Le cylindre central nous l’avons dit, se continuait verticalement au-dessous du boulon, ou plutôt de cette grosse bague sur laquelle venaient s’adapter les quatre tiges ; l’on dut fouiller jusqu’à trois mètres de profondeur pour en atteindre le bout.
Sous la base du cylindre nettement terminé par une surface plane, l’on vit plusieurs tiges mystérieuses assez fines munies chacune d’un anneau et passant seulement de quelques centimètres. En plus, à droite et à gauche de cette base, apparurent encore deux crochets longs de trente centimètres qui, certes, avaient dû tenir quelque chose ; mais ce quelque chose n’existait probablement plus.
C’était tout. Il était alors onze heures du matin.
Agénor, les deux jeunes gens et Lagogué contemplaient silencieusement cette espèce de crochet énorme à quatre branches formées par les ailettes, un crochet de trois mètres de haut et de six mètres de large, s’il vous plaît, avec, au-dessus des branches, une pointe les dépassant d’un mètre cinquante.
Un certain nombre d’ouvriers, très intéressés par la trouvaille, n’avaient pu s’empêcher de quitter leur travail pour venir regarder avec des yeux élargis.
— Ça vaut un rébus, dit tout à coup Lagogué ; bien malin celui qui pourra dire à quoi servait c’grappin-là !
— Maître Lagogué, dit à son tour le docteur, vous serez bien aimable de faire transporter cela chez moi, à Orléans ; je ferai mettre cette machine sous le grand hangar de la cour, et l’étudierai bien à mon aise, afin de…
Le médecin ne continua pas, car sa phrase fut coupée par une exclamation du terrassier Gaspard qui s’écria :
— V’là du nouveau !
En effet, Gaspard avait continué la fouille, sans trop savoir pourquoi, par curiosité simple, peut-être ; et sa pioche avait heurté un objet dur et brillant.
Aux cris du terrassier, Agénor, vif comme un lézard, se précipita jusqu’au fond de la fouille, se jeta littéralement sur la chose au question.
Chaque tige munie de sa palette avait environ trois mètres de longueur.
De ses mains il gratta la terre et, au bout d’un instant, en arracha une plaque métallique de peu d’épaisseur.
Prestement, il revint au niveau du sol et, arrivé là, regarda fiévreusement la nouvelle trouvaille.

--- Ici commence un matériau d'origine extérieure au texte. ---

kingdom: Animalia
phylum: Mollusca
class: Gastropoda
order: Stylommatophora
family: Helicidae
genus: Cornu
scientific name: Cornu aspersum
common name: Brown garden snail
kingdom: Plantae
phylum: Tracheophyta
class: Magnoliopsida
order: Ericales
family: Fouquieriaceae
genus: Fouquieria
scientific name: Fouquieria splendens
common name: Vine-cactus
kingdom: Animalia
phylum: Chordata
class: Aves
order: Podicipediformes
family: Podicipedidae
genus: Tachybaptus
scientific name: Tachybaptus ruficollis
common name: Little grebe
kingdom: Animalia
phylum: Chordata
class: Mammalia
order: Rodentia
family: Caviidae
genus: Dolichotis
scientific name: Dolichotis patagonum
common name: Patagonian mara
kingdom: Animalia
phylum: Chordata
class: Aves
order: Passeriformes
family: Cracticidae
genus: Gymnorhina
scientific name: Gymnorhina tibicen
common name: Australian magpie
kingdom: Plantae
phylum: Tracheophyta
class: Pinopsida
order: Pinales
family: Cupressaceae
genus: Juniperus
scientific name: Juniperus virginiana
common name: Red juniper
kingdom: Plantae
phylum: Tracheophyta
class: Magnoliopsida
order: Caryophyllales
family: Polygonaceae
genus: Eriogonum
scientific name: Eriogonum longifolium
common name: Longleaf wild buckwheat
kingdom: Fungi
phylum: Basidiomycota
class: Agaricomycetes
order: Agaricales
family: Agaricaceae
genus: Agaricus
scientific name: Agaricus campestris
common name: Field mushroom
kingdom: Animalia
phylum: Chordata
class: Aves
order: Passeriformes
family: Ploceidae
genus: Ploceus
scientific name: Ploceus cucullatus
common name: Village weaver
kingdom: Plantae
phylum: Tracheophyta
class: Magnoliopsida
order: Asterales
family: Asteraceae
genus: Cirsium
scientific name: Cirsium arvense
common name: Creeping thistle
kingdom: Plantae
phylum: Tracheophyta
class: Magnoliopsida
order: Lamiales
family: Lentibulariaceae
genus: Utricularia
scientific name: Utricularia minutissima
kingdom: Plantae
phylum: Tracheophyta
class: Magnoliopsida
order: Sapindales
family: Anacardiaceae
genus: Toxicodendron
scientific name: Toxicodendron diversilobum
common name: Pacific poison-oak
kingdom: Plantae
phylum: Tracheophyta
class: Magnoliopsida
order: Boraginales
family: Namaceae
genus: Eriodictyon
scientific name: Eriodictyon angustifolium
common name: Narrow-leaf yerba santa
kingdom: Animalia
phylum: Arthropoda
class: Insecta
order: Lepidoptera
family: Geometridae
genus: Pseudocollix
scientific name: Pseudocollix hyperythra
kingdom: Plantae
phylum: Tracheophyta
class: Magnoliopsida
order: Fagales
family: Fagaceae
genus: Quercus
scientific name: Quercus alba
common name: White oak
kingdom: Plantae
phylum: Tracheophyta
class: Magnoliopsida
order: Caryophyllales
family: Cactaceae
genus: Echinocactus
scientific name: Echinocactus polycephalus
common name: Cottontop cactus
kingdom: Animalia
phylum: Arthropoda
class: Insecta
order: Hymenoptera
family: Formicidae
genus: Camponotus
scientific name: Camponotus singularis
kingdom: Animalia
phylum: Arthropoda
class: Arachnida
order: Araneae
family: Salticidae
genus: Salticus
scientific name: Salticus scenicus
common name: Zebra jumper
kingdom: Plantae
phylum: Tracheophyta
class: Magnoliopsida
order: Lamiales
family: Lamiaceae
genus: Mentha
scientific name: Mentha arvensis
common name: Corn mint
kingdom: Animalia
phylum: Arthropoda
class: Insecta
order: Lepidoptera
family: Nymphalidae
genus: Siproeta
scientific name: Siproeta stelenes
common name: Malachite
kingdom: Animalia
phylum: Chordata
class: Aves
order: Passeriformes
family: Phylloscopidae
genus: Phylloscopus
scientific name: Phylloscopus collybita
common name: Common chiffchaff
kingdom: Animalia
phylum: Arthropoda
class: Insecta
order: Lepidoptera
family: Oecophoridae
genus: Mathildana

Cette plaque, ou plutôt cette feuille de métal, était carrée, large de trente centimètres au plus, épaisse d’un demi-millimètre.
À sa surface lisse et inusée on distinguait nettement certains signes, certaines figures habilement, simplement et légèrement gravés. Agénor la contemplait attentivement, hochant la tête. Finalement, il se tourna vers son neveu :
— Encore un rébus, mon cher, lui dit-il, un second rébus assurément aussi embrouillé que le premier. Cette plaque métallique me paraît être de même nature que le mécanique à ailettes, voilà tout ce que je crois pouvoir affirmer. Enfin, nous tâcherons de déchiffrer ces hiéroglyphes mystérieux dans le silence du cabinet de travail avec toi et Cécile.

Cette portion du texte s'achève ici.